ASSIGNMENT:
Say how many lines in the following data hold the word "control". Write nothing but that number.

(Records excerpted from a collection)
_ _ _
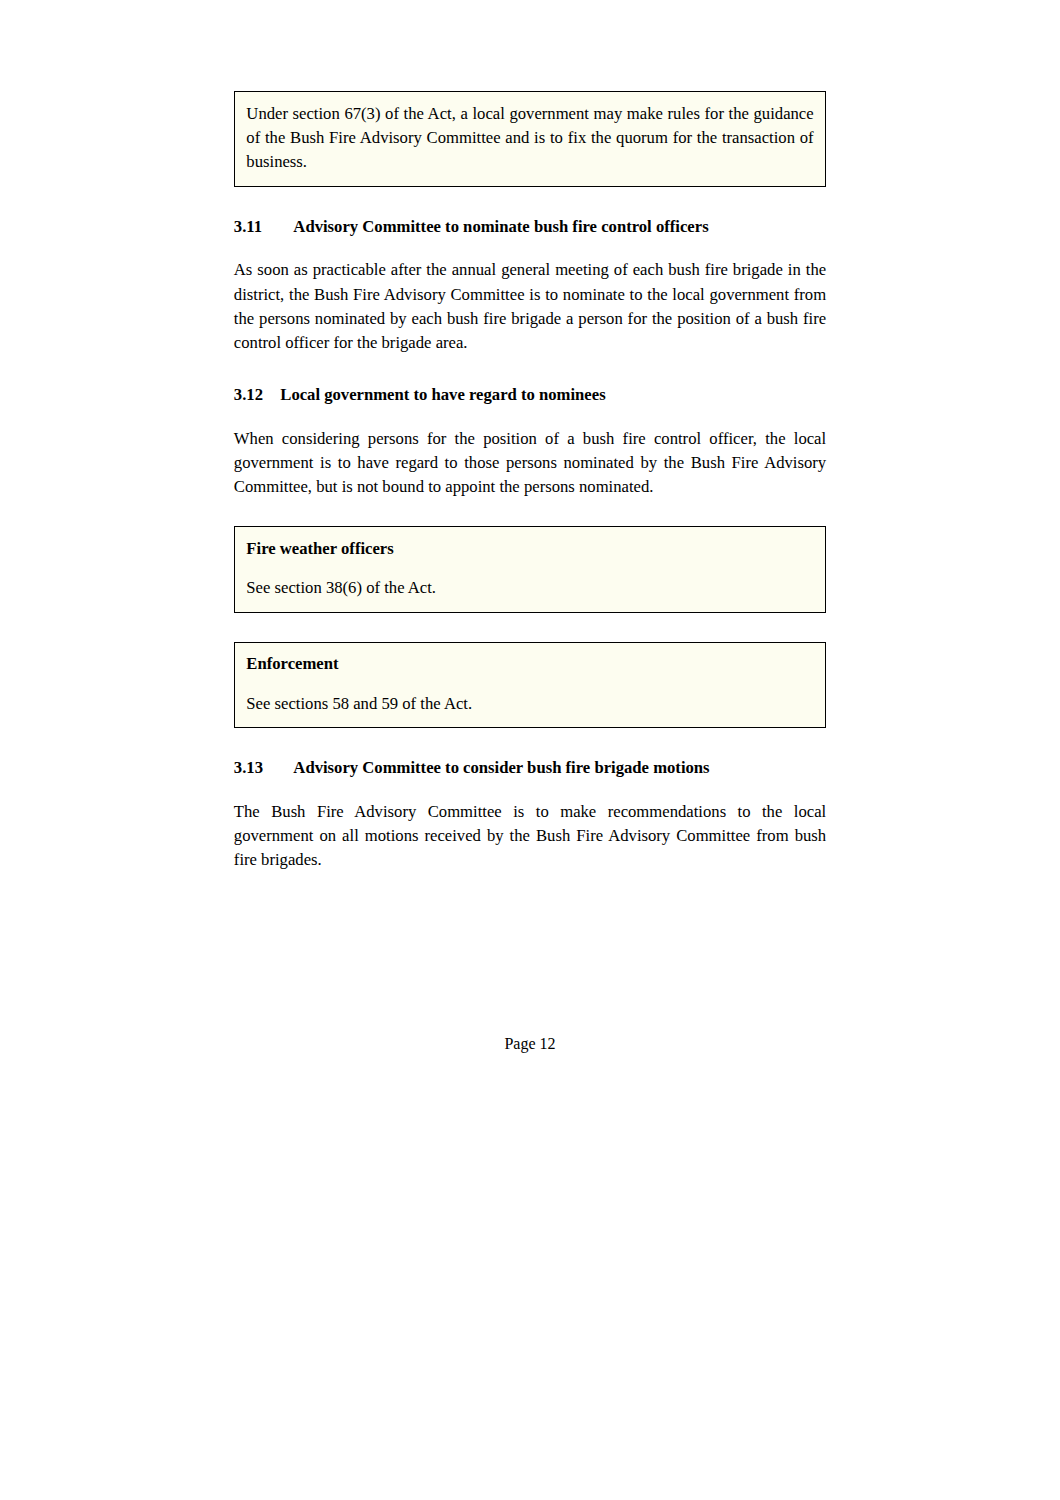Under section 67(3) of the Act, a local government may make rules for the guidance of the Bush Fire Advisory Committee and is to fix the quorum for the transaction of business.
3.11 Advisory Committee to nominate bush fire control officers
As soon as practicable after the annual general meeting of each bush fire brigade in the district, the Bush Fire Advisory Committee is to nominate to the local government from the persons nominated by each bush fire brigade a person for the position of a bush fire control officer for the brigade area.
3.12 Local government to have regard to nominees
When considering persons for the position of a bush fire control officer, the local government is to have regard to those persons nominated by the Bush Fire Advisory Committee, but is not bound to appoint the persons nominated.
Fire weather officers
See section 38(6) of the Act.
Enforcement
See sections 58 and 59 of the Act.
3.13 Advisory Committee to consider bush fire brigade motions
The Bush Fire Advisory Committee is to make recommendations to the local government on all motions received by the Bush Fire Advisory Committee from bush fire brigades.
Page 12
_ _ _
FINISHED TASK:
3